En el Hotel Carlton, hemos tenido una comida-coloquio con el escritor Txema Soria que lleva por título: “LITERATURA Y PERIODISMO, REALIDAD Y FICCIÓN” , con una larga sobremesa que duró hasta las 10 de la noche. Txema Soria es un periodista bilbaíno que en los últimos años se viene ocupando de hacer la crónica social y cultural para un conocido periódico vasco. Pero es sobre todo un periodista que sabe observar lo que tiene a su alrededor e ir más allá de lo evidente.

Quizás por eso, como muchos otros periodistas, ha acabado por dar el salto a la narrativa. Y como muchos periodistas de raza, lo ha hecho de la mano del género negro. La primera novela de Txema Soria es un mosaico de personajes que se entrecruzan para formar una obra coral compuesta por individuos hastiados, de vuelta de todo, que buscan escapar de su propia mediocridad. Emparentada con la novela negra americana de los cuarenta, los personajes deambulan por sus páginas buscando una razón de ser, un amor en el que volcarse o una vida que compartir.
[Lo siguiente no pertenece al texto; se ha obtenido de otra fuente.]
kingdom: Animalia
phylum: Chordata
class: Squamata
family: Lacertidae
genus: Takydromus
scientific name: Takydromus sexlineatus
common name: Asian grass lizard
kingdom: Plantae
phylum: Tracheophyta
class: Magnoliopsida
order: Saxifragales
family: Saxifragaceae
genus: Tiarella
Hay historias intimistas de parejas necesitadas, vivencias de seres cercanos, pero relegados a los rincones más oscuros de una ciudad que podría ser la nuestra. «Un crucigrama en la página de sucesos» (Elea Editorial, Bilbao, 2005) es una novela coral, o un libro de relatos (algunos directamente negros y criminales, otros, en cambio, más intimistas aunque rozados por la mano mágica de lo negro) perfectamente ensamblados entre sí, que de ambas maneras podía ser definido.

Una novela en la que el personaje principal de un capítulo-relato es secundario, o hace un simple cameo, en otro de los citados capítulos, y cuyo protagonista auténtico, el protagonista que unifica la novela, es Bilbao, Bilbao como ciudad, una ciudad anclada en los años setenta u ochenta, en los que los Altos Hornos todavía iluminaban, como dice una popular canción, toda Bizkaia, pero también Bilbao como local, ya que así se llama el antro, pub o discoteca en el que transcurren varias de las historias-capítulos, un local en el que la gente apenas puede verse a causa del humo producido por los cigarrillos y en el que la música de jazz es el contrapunto adecuado a las conversaciones de hombres y mujeres que conocen su irremisible condición de perdedores.